Defensive Line
Chasing the evolution of influenza has kept Centers for Disease Control and Prevention virologist Nancy Cox on the run for 31 years.
Chasing the evolution of influenza has kept Centers for Disease Control and Prevention virologist Nancy Cox on the run for 31 years.
Nancy Cox wants to stop playing defense. As a virologist at the Centers for Disease Control and Prevention since 1975, she has spent her entire career chasing a nimble and stealthy opponent that has always been at least one step ahead: the rapidly mutating influenza virus.
Not that Cox is complaining. The fast pace of influenza's evolution, the hefty toll it takes each year, and the constant potential for a global pandemic were reasons why she chose to study the virus in the first place. "I find the organism fascinating because of its ability to change and replicate in multiple different forms," she says. "I haven't gotten tired of influenza because there's always something new."
Cox first battled the virus as a 9-year-old in Iowa in 1957, when the Asian flu pandemic killed millions. She beat the bug, and went on to study it at Cambridge University. During a fellowship at CDC, she saw firsthand the complex interplay between science and public policy when the United States confronted outbreaks of swine flu and Legionnaire's disease and had to decide whether to provide vaccinations. Instead of returning to academia as she had planned, she chose to stay at CDC. "I could get up every morning and know that what I was doing was important," she says.
Now, as head of CDC's influenza division, Cox has assembled a team of cutting-edge scientists whose aim is to take the offensive. "We're always chasing the evolution of the virus, and what we'd really like to do is get ahead of the curve," she says. By using genetic data and patterns of evolution, they hope to be able to anticipate influenza's next move-predicting which strains are likely to outsmart antibodies and which could defy vaccines.
One group of viruses is of particular interest. Called H5N1, it lives mainly in birds. Since 2003, though, H5N1 viruses have attacked more than 200 people in 10 countries. If they were to mutate into a form that could pass easily from human to human, the effect would be devastating. "Obviously, we're very, very concerned," says Jacqueline Katz, chief of the immunology and pathogenesis branch under Cox. "We all believe it is a potential pandemic threat."
Cox, who also directs the World Health Organization collaborating center for influenza, has been preparing for that possibility on multiple fronts. She and her group have been monitoring the avian viruses circulating in Asia. They have developed a nasal swab test for diagnosing human and avian influenza infections and identified potential vaccines for H5N1. They re-created the virus that killed 40 million people in 1918 to study what made it so dangerous and combined H5N1 with a highly contagious human strain in a secure lab to better understand its potential.

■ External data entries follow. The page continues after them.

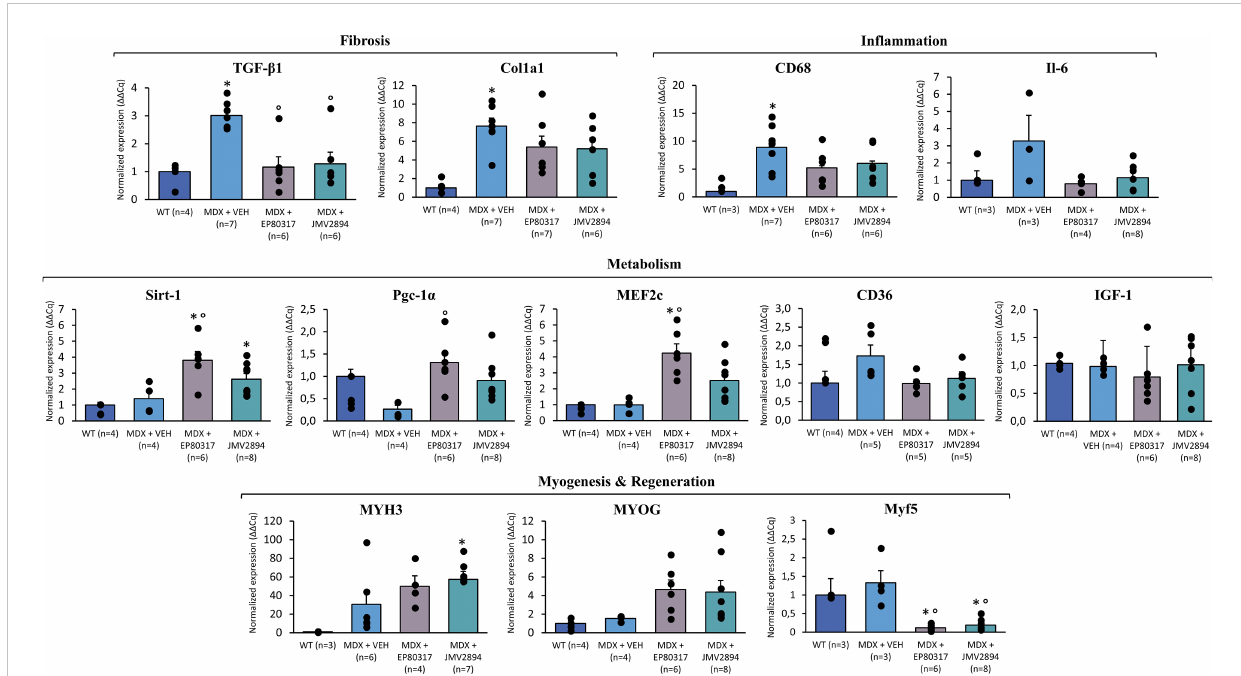
FIGURE 6 Transcriptional levels, measured by qRT-PCR in GC muscle, of genes related to fi brosis ( TGF- b 1; Col1a1 ), in fl ammation ( CD68; IL-6 ), muscle metabolism ( Sirt-1; Pgc-1 a ; MEF2c; CD36; IGF-1 ), myogenesis and regeneration ( MYH3; MYOG; Myf5 ). Values are expressed as mean relative quantity ± SEM from 4 to 10 samples per group, normalized to the mean of housekeeping genes b -actin, HPRT1 . A statistically signi fi cant difference was found among mice groups by one-way ANOVA for TGF- b 1, Col1a1, CD68, Sirt-1, Pgc-1 a , MEF2c, MYH3, Myf5 (F > 19; p < 0.0001). Bonferroni post hoc test for individual differences between groups is as follows: * vs. WT (0.0001 < p < 0.06); ° vs. mdx (0.0001 < p < 0.01). No signi fi cant differences were found for IL-6, MYOG, CD36, IGF-1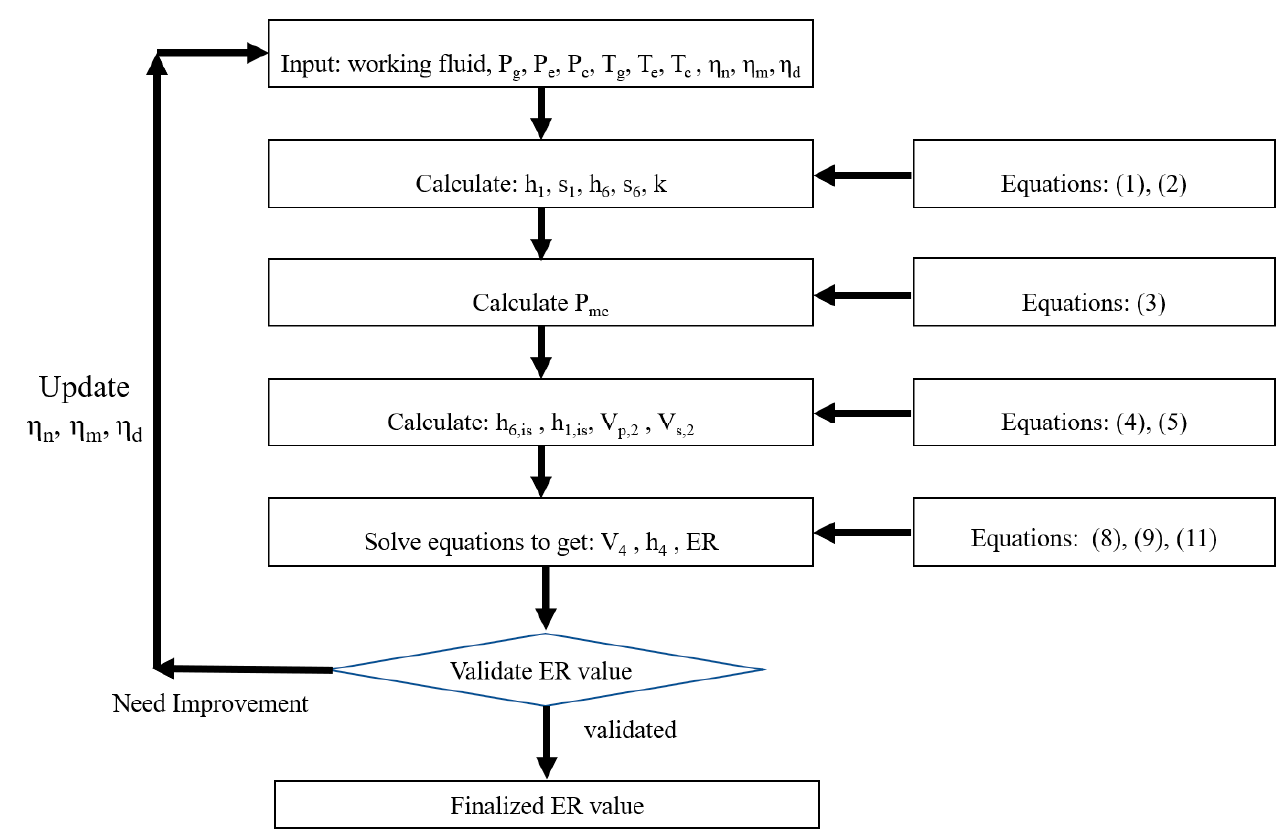
Figure 4. Procedure of computation used in the model .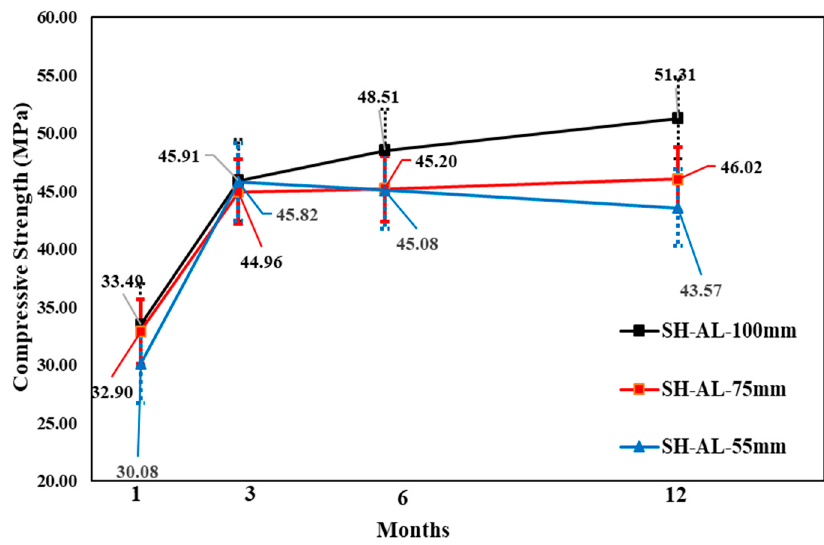
Figure 12. Core compressive strength of aluminate accelerator mix by age.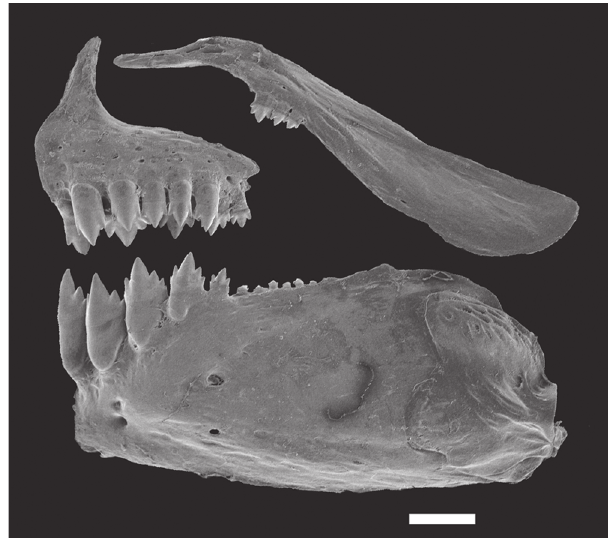
Fig. 2. Astyanax goyanensis , UFRGS 11291, 59.2 mm SL. Scanning electronic microscopy images of the upper and lower jaws, left side, lateral view. Scale bar = 1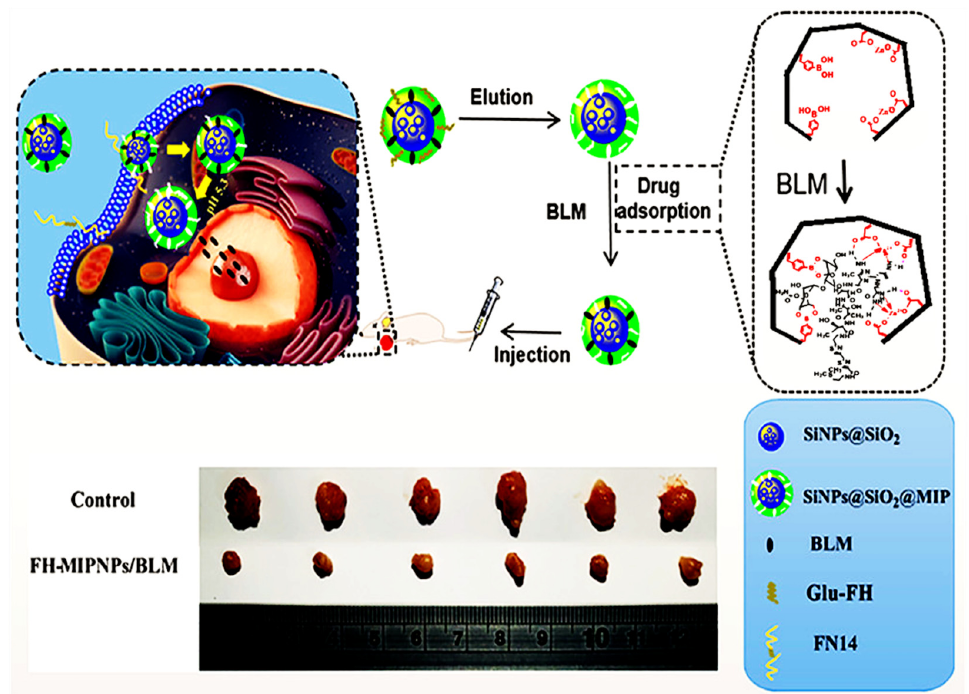
Figure 11. General illustration of preparation and application of silane-modified MIP@SiO 2 . Repro- duced with permission from [90].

Cox "is widely known as a giant international authority in the field," says Keiji Fukuda, acting coordinator of WHO's Global Influenza Program. "There is no one today who has her combined breadth and depth of knowledge about influenza." That's why she's frequently called on to consult with foreign governments. This past year, for example, she was the lone American on an international team of experts that traveled to China, where there were suspected cases of avian influenza. The team reviewed the data and the safety precautions the Chinese had put in place. "It was very gratifying to see the enormous progress they had made and the fact that they were able to very carefully and accurately diagnose these cases of bird flu," says Cox, who has been working with the Chinese authorities since the late 1980s.
But while avian flu makes headlines, it's only one part of her job; seasonal influenza kills thousands of Americans each year. Cox helps update the vaccines twice a year, and her innovations in this area have saved countless lives. And despite the fact that Cox works on high-level health policy and management issues, "she's still very much in touch with the science that goes on," Katz says. "She always sheds light on an issue other people may not consider."
Cox's greatest accomplishment, according to both Katz and Fukuda, has been building the CDC influenza team, which Fukuda calls "the strongest combined laboratory and epidemiology influenza program in the world." That achievement helped pave the way for the decision earlier this year to elevate the influenza group from a branch to a division. "My goal," says Cox, "is that when I retire, they will carry on and not miss a beat."